Fatim-Zahra Ammor a rappelé que les prix des services touristiques au Maroc sont encadrés par la législation relative à la liberté des prix et de la concurrence. Selon elle, la hausse saisonnière des tarifs s’explique par une demande accrue, notamment pendant les périodes estivales et les vacances, où l’offre disponible devient insuffisante pour répondre à l’afflux de touristes.
La ministre a cité une étude réalisée par le ministère du Tourisme pour le mois de juillet, qui révèle les écarts de prix entre le Maroc et d’autres destinations prisées par les touristes marocains. Pour les établissements classés trois étoiles, le prix moyen d’une nuitée au Maroc s’élève à 500 dirhams, contre 750 dirhams dans d’autres destinations.
Pour les hôtels quatre étoiles, le tarif moyen atteint 1 000 dirhams au Maroc, contre 1 500 dirhams ailleurs. Enfin, pour les établissements cinq étoiles, le prix moyen est de 2 100 dirhams au Maroc, contre 3 100 dirhams dans d’autres pays. Ces chiffres illustrent une différence notable en faveur du Maroc.
Fatim-Zahra Ammor a insisté sur le fait que la problématique ne réside pas tant dans le niveau des prix que dans l’insuffisance de l’offre touristique. Elle a ajouté que le développement et la diversification de cette offre constituent l’un des axes majeurs de la feuille de route du secteur pour favoriser un meilleur équilibre du marché.
Concernant la répartition des investissements, la ministre a rappelé que la feuille de route du tourisme couvre l’ensemble des régions du Royaume. Elle a précisé que le programme « Go Siyaha » a accompagné 1 792 projets répartis sur tout le territoire national, avec une concentration notable dans certaines régions.
La région Marrakech-Safi bénéficie de 422 projets, tandis que la région Casablanca-Settat en compte 284. La région Tanger-Tétouan-Al Hoceïma en compte 119, et d’autres régions comme Guelmim-Oued Noun et Dakhla-Oued Eddahab sont également concernées par ces projets.
La ministre a également souligné que ces projets visent à renforcer l’offre touristique et à répondre à la demande croissante, notamment pendant les périodes de forte affluence. Elle a rappelé que la feuille de route du tourisme s’étend à l’ensemble des régions du Maroc, sans exclure aucune zone géographique.
Fatim-Zahra Ammor a conclu que l’objectif est d’atteindre un équilibre sur le marché touristique, en développant une offre diversifiée et en répondant aux besoins des touristes. Elle a réaffirmé que la hausse des prix saisonnière est un phénomène normal, lié à la dynamique de l’offre et de la demande.

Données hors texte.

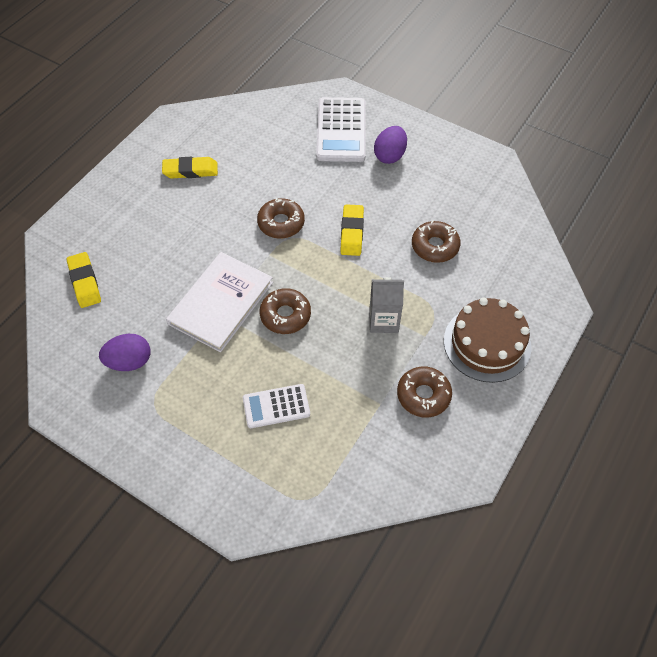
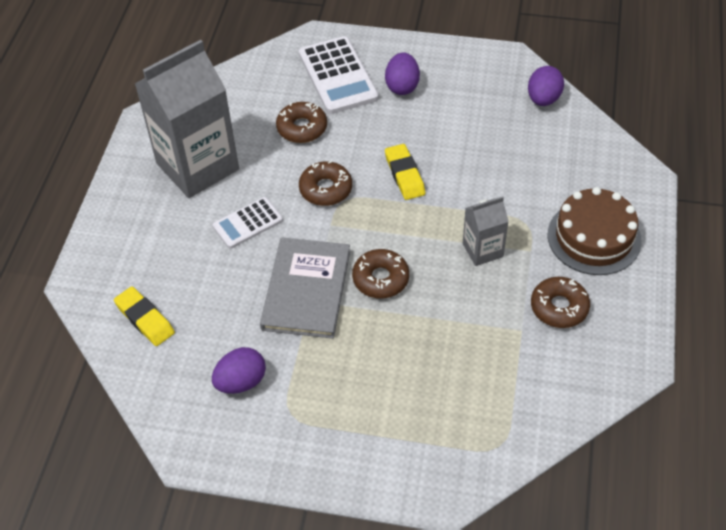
camera: 20 degrees left, 5 degrees down
(190, 170) = (197, 166): yellow eraser -> grey carton
(221, 303) = (306, 290): white book -> grey book
(276, 406) = (420, 370): white calculator -> white calculator (248, 223)
(435, 246) = (495, 161): brown donut -> brown donut (302, 128)
(506, 205) = (543, 99): none -> purple egg

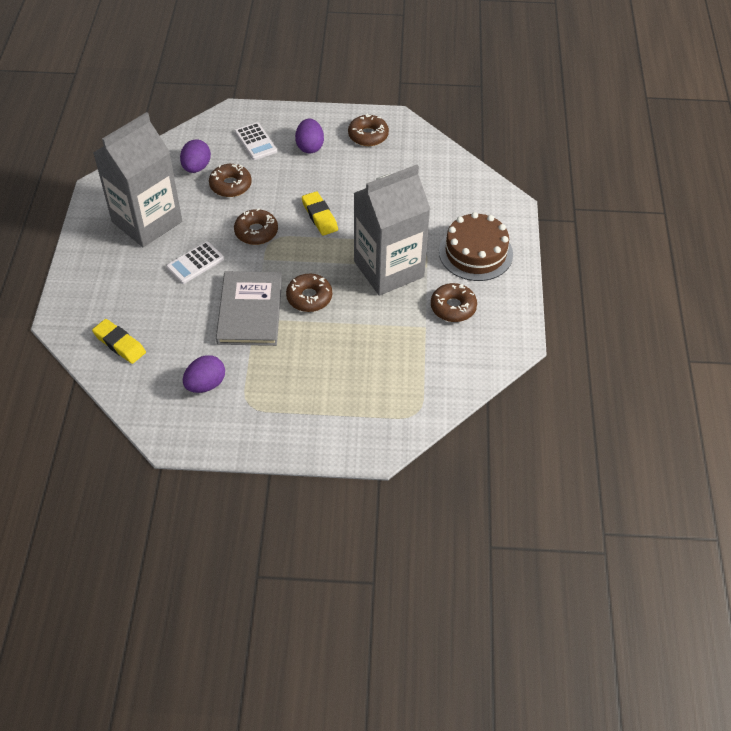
camera: 10 degrees left, 0 degrees up
(338, 76) = (255, 142): white calculator -> white calculator, size x0.60
(474, 77) = (368, 135): none -> brown donut
(482, 250) = (388, 269): grey carton -> grey carton, size x2.09
(543, 99) = (426, 149): purple egg -> purple egg (196, 167)

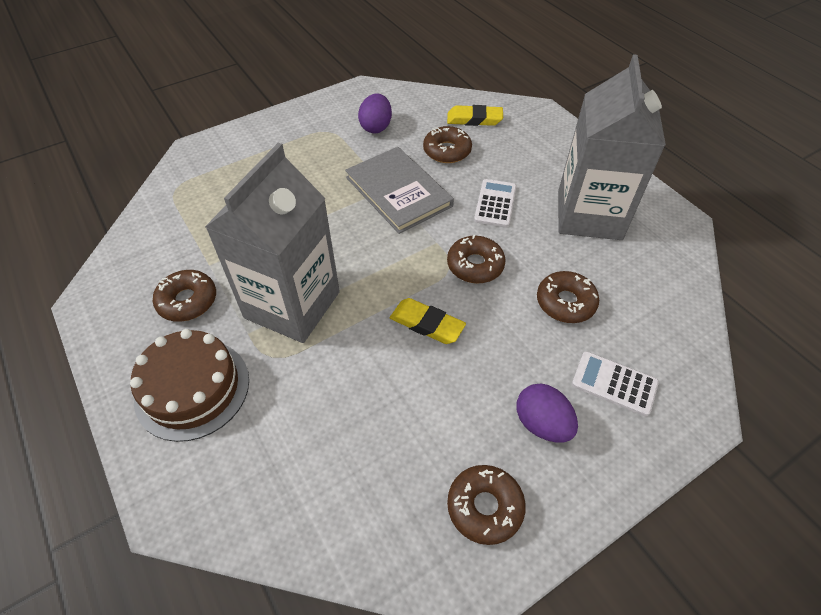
camera: 145 degrees right, 0 degrees up
(196, 167) = (628, 301): purple egg -> none
(309, 297) = (354, 231): brown donut -> brown donut (447, 151)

Elle a également mentionné que les tarifs moyens pratiqués au Maroc restent compétitifs par rapport à d’autres destinations, ce qui constitue un atout pour attirer les touristes. Cependant, elle a rappelé que l’enjeu principal reste l’augmentation de l’offre pour stabiliser les prix à long terme.
Contexte
Le secteur du tourisme au Maroc est marqué par une saisonnalité prononcée, avec des pics de demande pendant les périodes estivales et les vacances scolaires. Cette dynamique entraîne une hausse des prix, notamment pour l’hébergement, en raison d’une offre limitée. Le gouvernement a mis en place des programmes comme « Go Siyaha » pour accompagner le développement de projets touristiques dans l’ensemble du pays, avec un accent particulier sur certaines régions.
Pourquoi c’est important
Les déclarations de la ministre mettent en lumière les mécanismes de fixation des prix dans le secteur touristique marocain et soulignent l’importance de l’offre pour stabiliser les tarifs. Elles rappellent aussi que, malgré des prix compétitifs, le Maroc doi…
À suivre
L’évolution des prix de l’hébergement touristique pendant la saison estivale 2026, en fonction de l’offre disponible.
La mise en œuvre des projets accompagnés par le programme « Go Siyaha » et leur impact sur l’offre touristique dans les régions concernées.
Ce que les sources ne disent pas encore
Les sources ne précisent pas les détails des projets accompagnés par « Go Siyaha » ni leur calendrier de mise en œuvre. De plus, elles ne fournissent pas d’informations sur les mécanismes concrets de régulation des prix ou sur les éventuelles mesures pour limiter les hausses saisonnières.